Behalve de regeling van haar eigen huishouden, met behulp van wetten, verordeningen en ook door heffing van gemeentelijke belastingen, heeft elke gemeente ook tot taak de wetten en verordeningen van de hogere overheden, dus rijk en provincie, uit te voeren. Bij deze functie van zelfbestuur hebben de gemeenten een beperkte zelfstandigheid en de gemeenteraden geen zeggenschap; de uitvoering geschiedt geheel door burgemeester en wethouders. In de loop der jaren is het aantal door hogere overheden opgelegde regelingen toegenomen, de speelruimte van de gemeenteraden is hierdoor in een aantal opzichten beperkt.

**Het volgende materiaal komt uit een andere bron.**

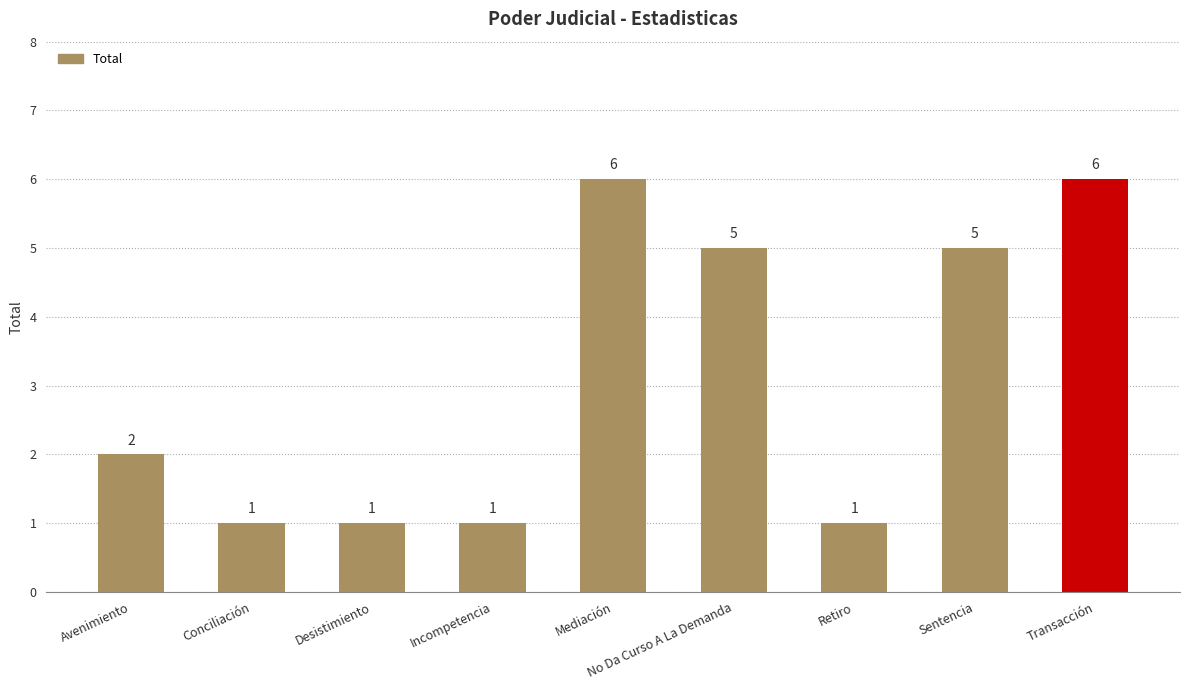

Where is the data nearest to the value 3?

Avenimiento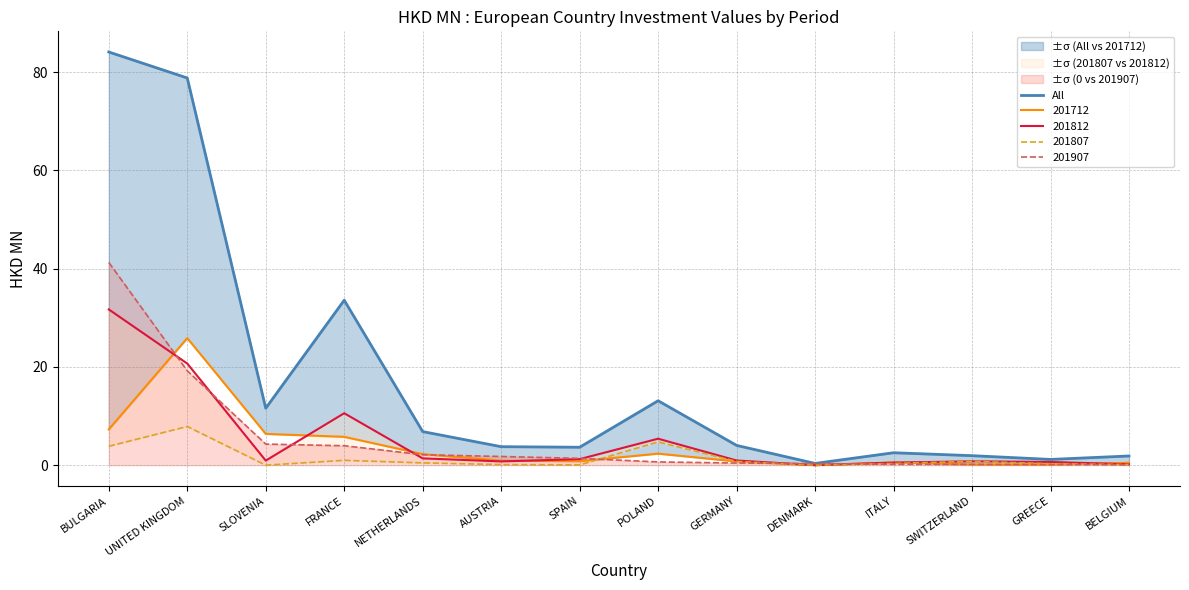

What is the difference between the maximum and second lowest values?

83.0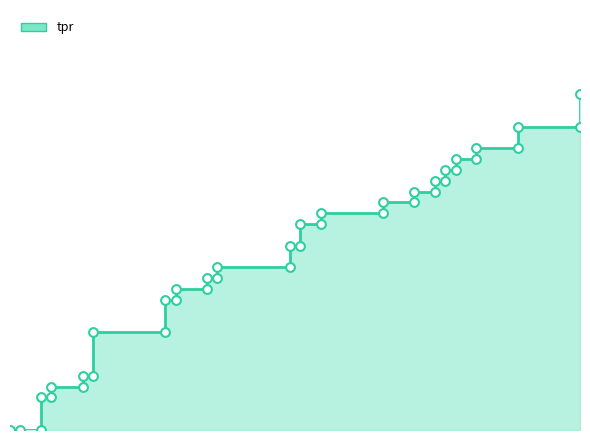

Between 0.1 and 0.01578947368421053, which is larger?

0.1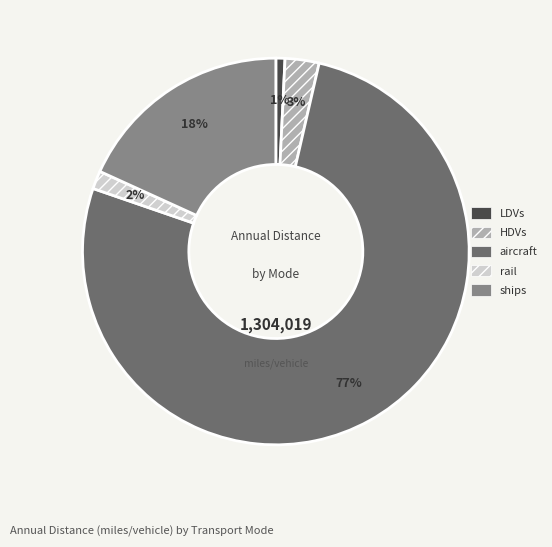

Does any single category account for the majority?

Yes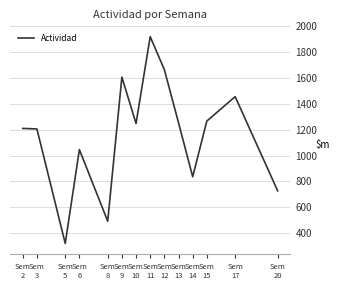

At which label does the data first exceed 1248?

Sem
9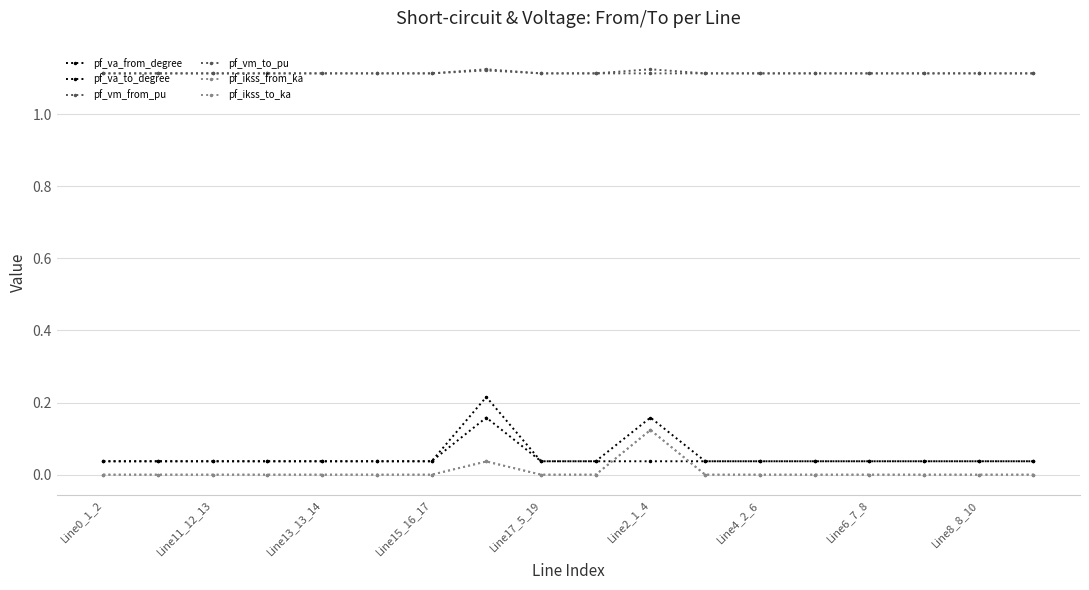

How many times do pf_va_to_degree and pf_va_from_degree cross each other?

4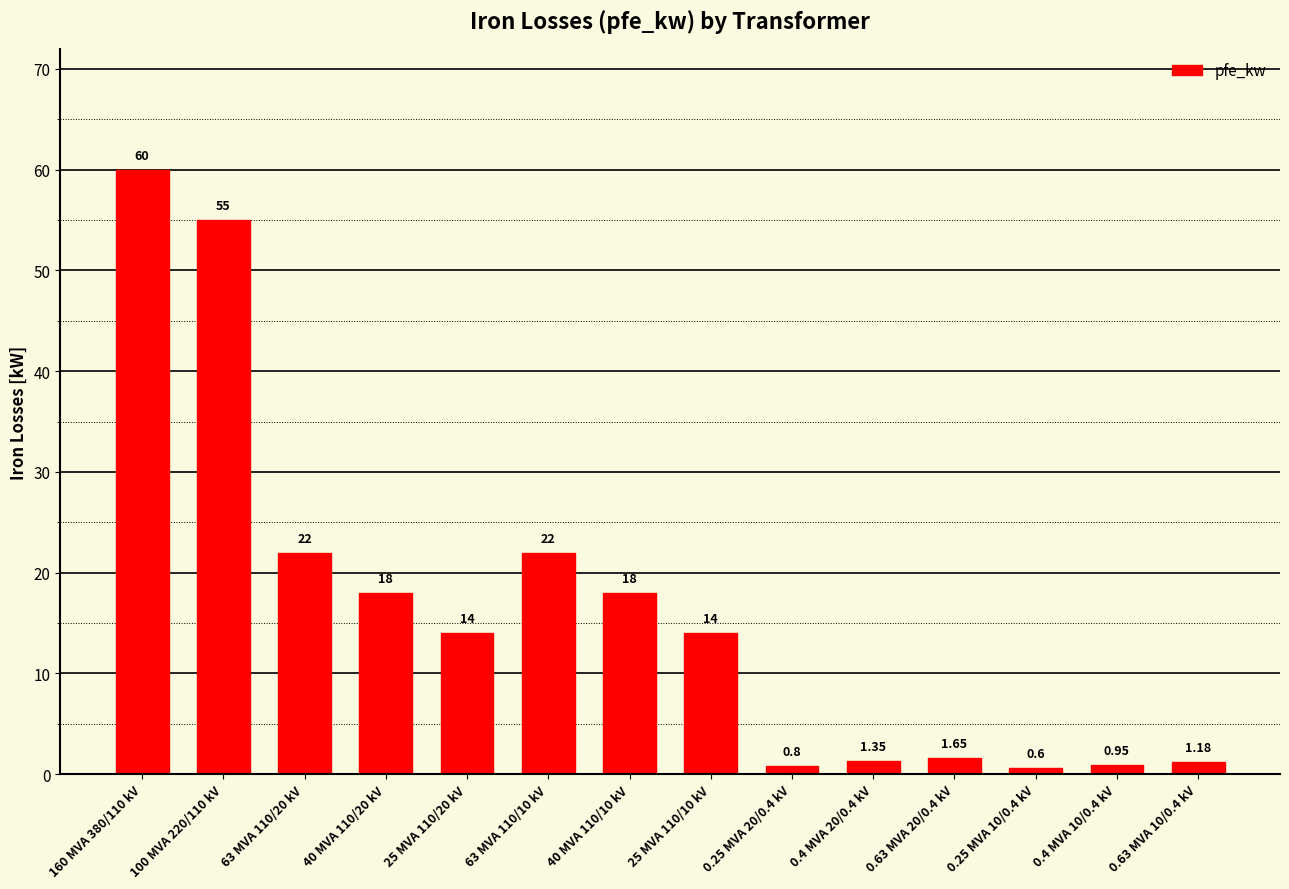

What is the change in value from 63 MVA 110/20 kV to 40 MVA 110/20 kV?

-4.0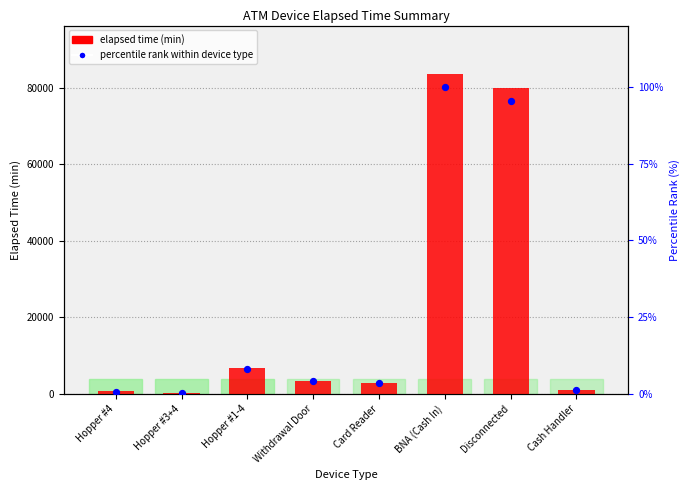

What are all the series names shown in the legend?

elapsed time (min), percentile rank within device type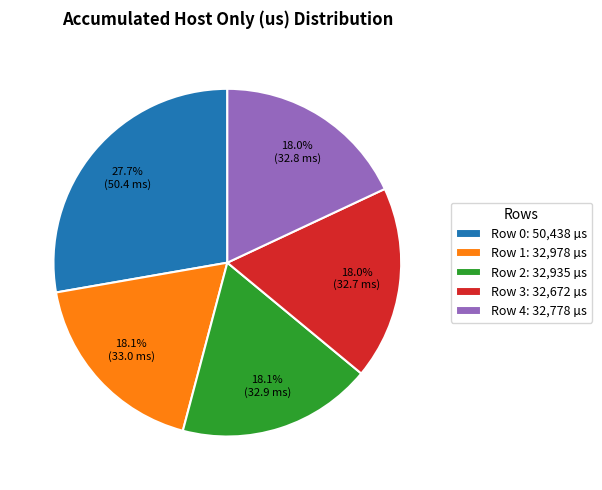

To the nearest percent, what portion does Row 4 represent?

18%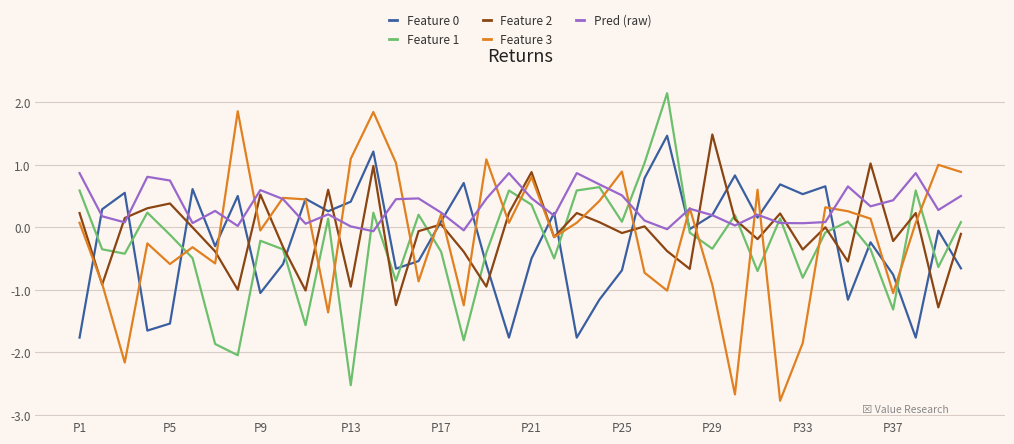

What is the smallest value displayed?

-2.8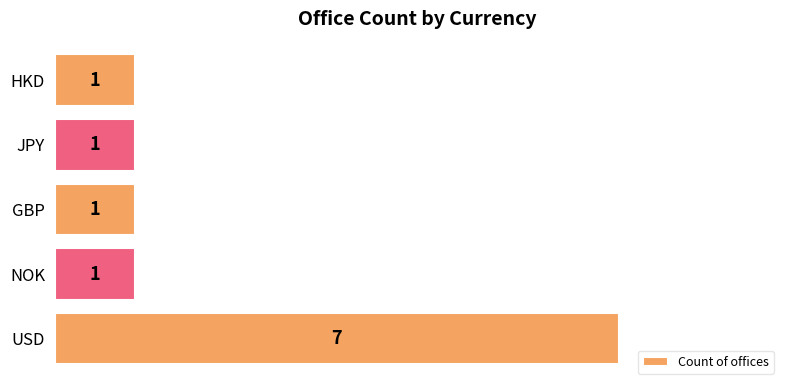

How many series are shown in this chart?

1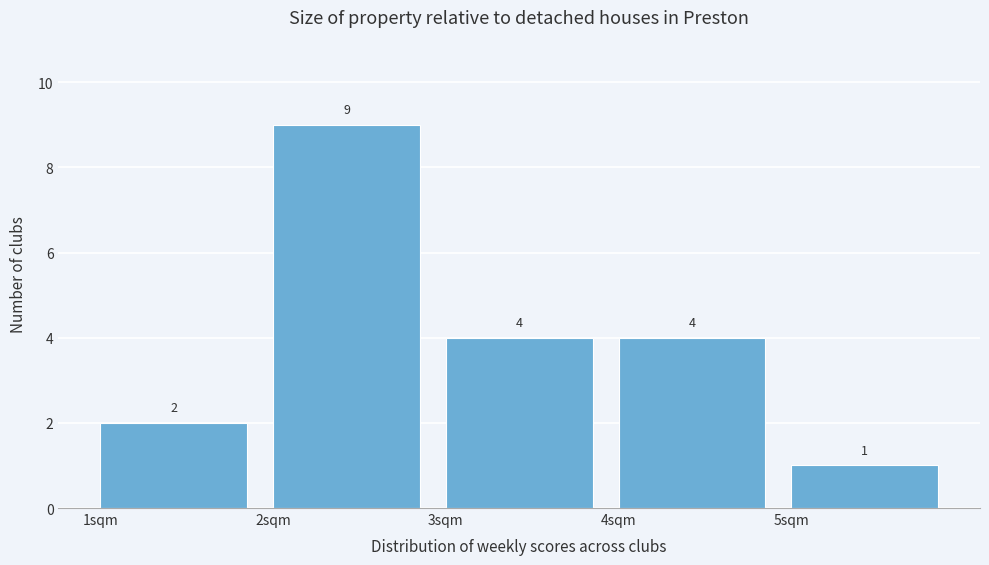

Over which range of the x-axis is the bar tallest?

2 to 3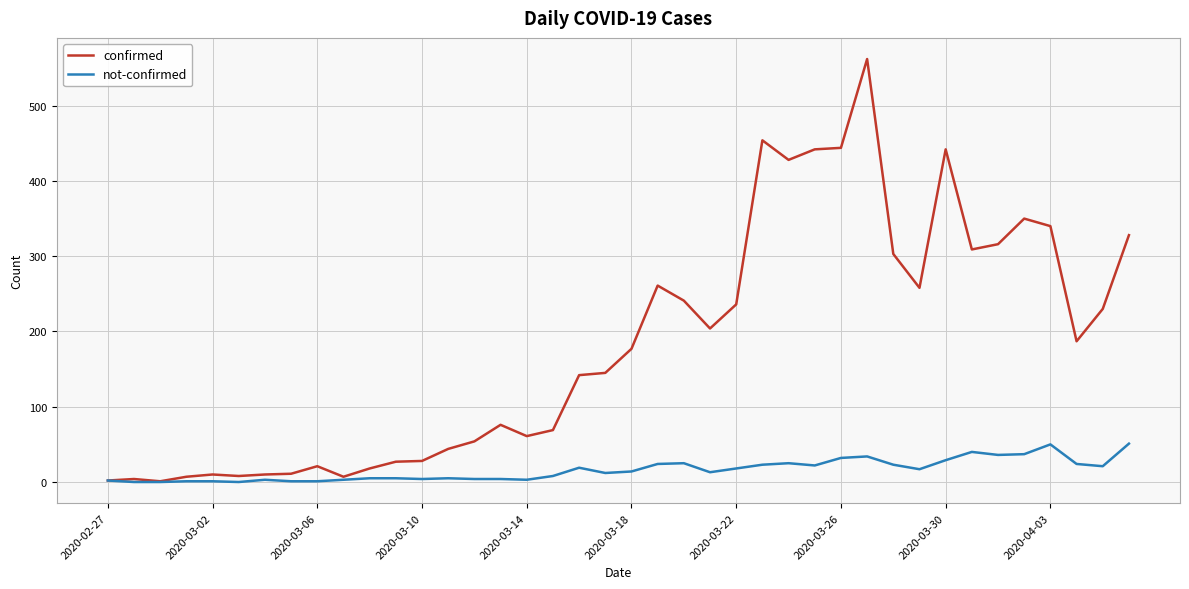

Count the number of data series in this chart.

2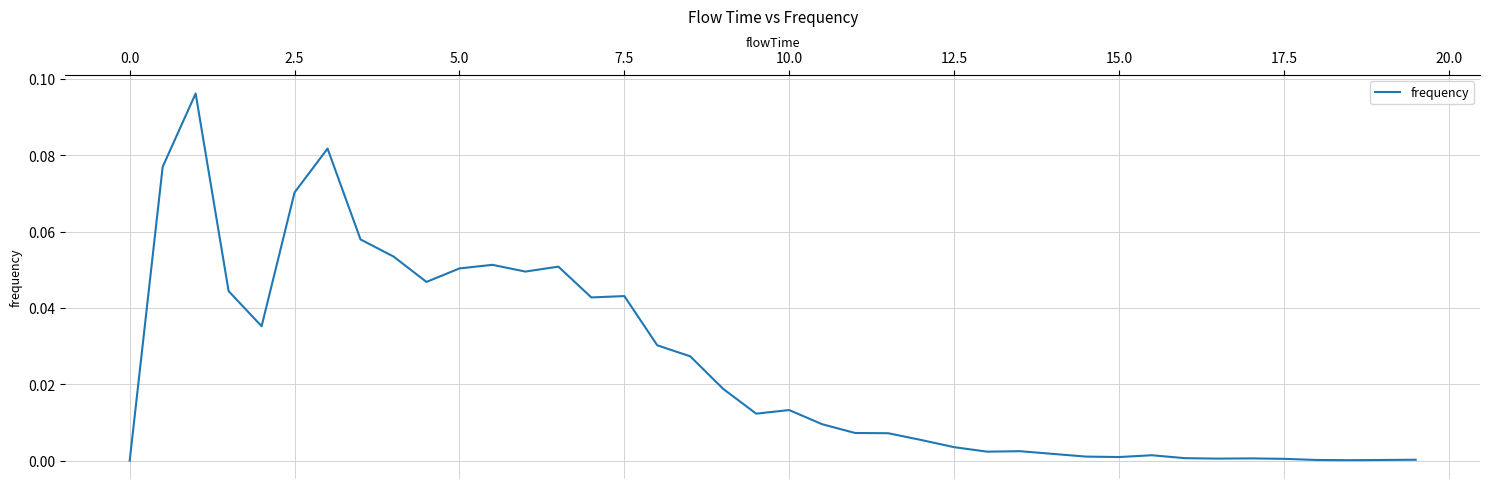

How many points are lower than both their immediate neighbors (excluding endpoints)?

9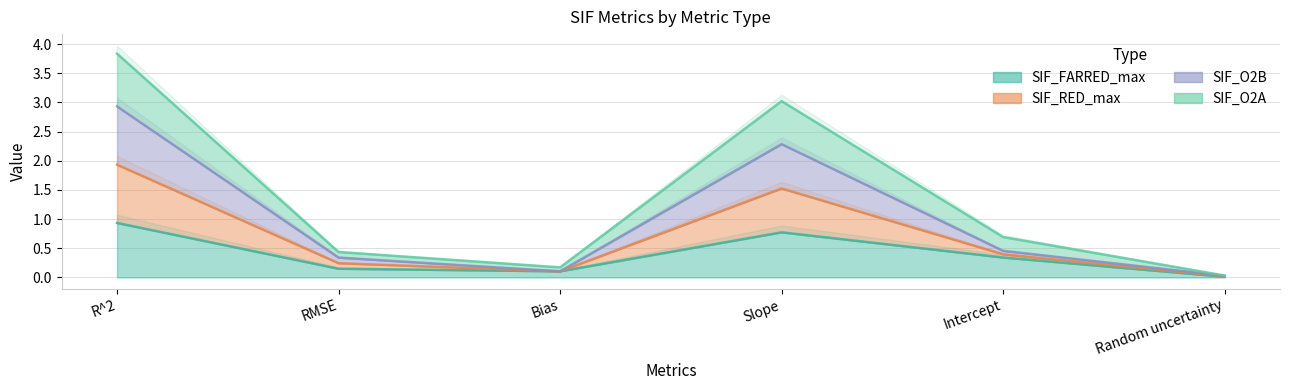

The value of SIF_FARRED_max at Slope is 0.2. True or false?

False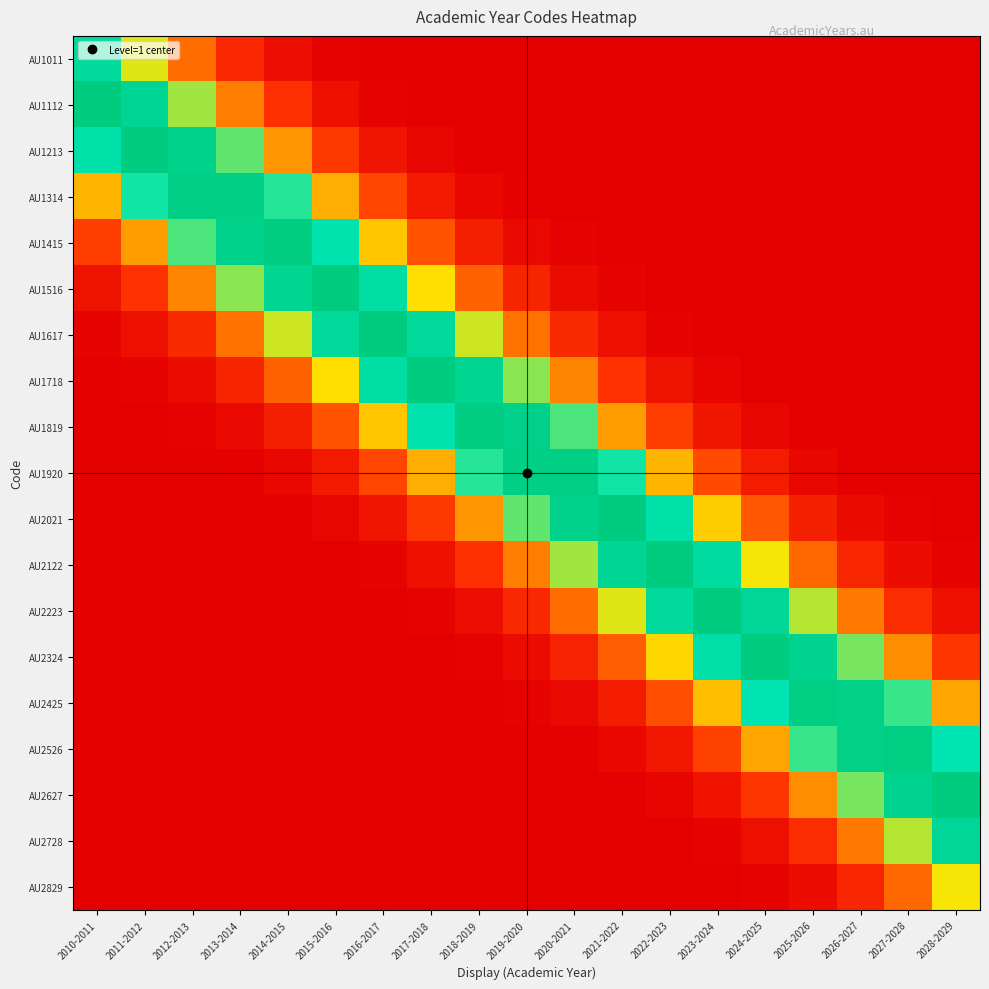

What is the spread (max minus min) of values at 2011-2012?

1.0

In de Zaanstreek waren de gemeenteraden in 1989 als volgt samengesteld:
Zaanstad
De raad telde 39 leden (18 PvdA, 8 CDA, 6 VVD, 2 CPN, 2 PSP/PPR, 2 ZOG en l D66). Burgemeester was drs. Hans Ouwerkerk, gemeentesecretaris J.C. de Wildt. De zes wethouders waren, alfabetisch, Anton Brinkman, Tom Germeraad, Kees Hooghiemstra, drs. Piet Oudega, mr. Ralph Pans en Daan Sanders. De portefeuilleverdeling in het college van burgemeester en wethouders komt ter sprake bij het trefwoord Overheidszorg; op politieke verhoudingen wordt ingegaan bij het trefwoord Zaanstad
Jisp
De raad telde zeven leden (3 Gem.bel, 2 PvdA, 2 PPR). Burgemeester is K. Kerkhoven (waarnemend), gemeentesecretaris J. Ellen (waarnemend). De twee wethouders zijn W. van der Laan en Klaas Marrees. (Zie ook: Overheidszorg en Jisp).
Oostzaan
De raad had 13 leden (5 PvdA, 3 VVD, 2 CDA, 2 CPN, 1 Gem.be1.). Burgemeester is ing. Pieter Beuse, gemeentesecretaris J. van Betuw. De twee wethouders zijn J. Meijer en J. Vonk. (Zie ook: Overheidszorg en Oostzaan).
Wormer
De raad had 15 leden (5 PvdA. 4 CDA, 3 PPR/PSP/CPN, 2 VVD, 1 D `66). Burgemeester Cock Kerling-Simons, gemeente-secretaris Th. Fierens. Wethouders zijn J.R.A. van den Broek en G.G. Klootwijk. (Zie ook: Overheidszorg en Wormer).